For many of those who are arrested on suspicion of a DUI, the traffic stop doesn't even start because they are impaired. It starts because of some other driving error that was made, giving the police a reason to pull the car over -- and, perhaps, probable cause to suspect that the driver is drunk. It's only after the stop is made that the officers realize alcohol really may be an issue.
For example, one person swerved out of his lane and was pulled over by police. He'd admittedly had a few beers, but he said that wasn't the reason for the swerve. Instead, he claimed his car pulled to one side naturally, and he'd looked away from the road to text his girlfriend.

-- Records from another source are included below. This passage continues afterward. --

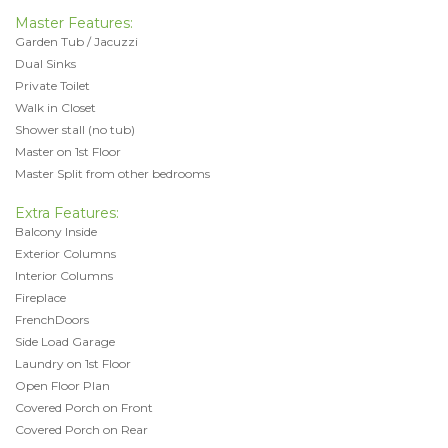
Master Features:
Garden Tub / Jacuzzi
Dual Sinks
Private Toilet
Walk in Closet
Shower stall (no tub)
Master on 1st Floor
Master Split from other bedrooms
Extra Features:
Balcony Inside
Exterior Columns
Interior Columns
Fireplace
FrenchDoors
Side Load Garage
Laundry on 1st Floor
Open Floor Plan
Covered Porch on Front
Covered Porch on Rear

It didn't matter. He was still pulled over on suspicion of drunk driving. It's critical for all drivers to know that police can legally pull them over for a whole host of reasons, and any one may be enough to start a DUI stop.

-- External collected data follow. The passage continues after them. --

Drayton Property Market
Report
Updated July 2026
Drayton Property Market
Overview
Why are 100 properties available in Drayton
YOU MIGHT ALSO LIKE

That being said, it is important to note that police cannot stop you randomly just to check and see if you've been drinking. They have to establish probable cause first, in one form or another. This prevents police from simply targeting random drivers who haven't made any mistakes, just because they're driving after the bars close for the night.
Do you think the police had no right to pull you over? If so, whether you'd been drinking or not, you may be able to argue that the initial stop was illegal and all evidence obtained has to be thrown out of court. It's important to know your legal options, to understand why traffic stops are really made, and to be sure your rights weren't violated.